American baseball player (1888–1972)

Jesse Ormond Baker (June 3, 1888 – September 26, 1972) was a pitcher in Major League Baseball. He played for the Chicago White Sox in 1911 and also spent seven years in the minor leagues. Baker was 5 feet, 11 inches tall and weighed 188 pounds.

==Career==
Baker was born in a log cabin on Anderson Island, Washington. He started his professional baseball career in 1908 with the Northwestern League's Tacoma Tigers. That season, he had a win–loss record of 10–14. In 1909, he played for the Tigers again before being traded to the Spokane Indians in the middle of the season. He went 14–26 to lead the league in losses but also had 249 strikeouts to top the circuit in that category, as well.

In 1910, Baker had arguably his best season, as he went 28–10 and led the Northwestern League in innings pitched (335.1) and wins. The American League's Chicago White Sox purchased his release, in August, for $6,000 and two other players.
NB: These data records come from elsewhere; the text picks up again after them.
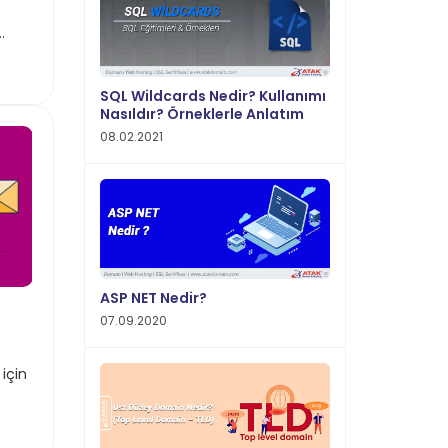
SQL Wildcards Nedir? Kullanımı
Nasıldır? Örneklerle Anlatım
08.02.2021
ASP NET Nedir?
07.09.2020
için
On April 23, 1911, Baker made his debut with the White Sox and became the first player from Pierce County, Washington, to appear in the major leagues. He started eight games for Chicago that year, relieved in 14 games, and finished 2–7 with a 3.93 earned run average. That was the only year he played in the majors.

Baker then spent the next two seasons in the Pacific Coast League, winning a total of 23 games there. He finished his professional baseball career back in the Northwestern League in 1914. Overall, he pitched in 225 minor league games and had a win–loss record of 91–91 to go along with his 2–7 major league mark.

Baker died in Tacoma, Washington, in 1972, and was buried in Mountain View Memorial Park.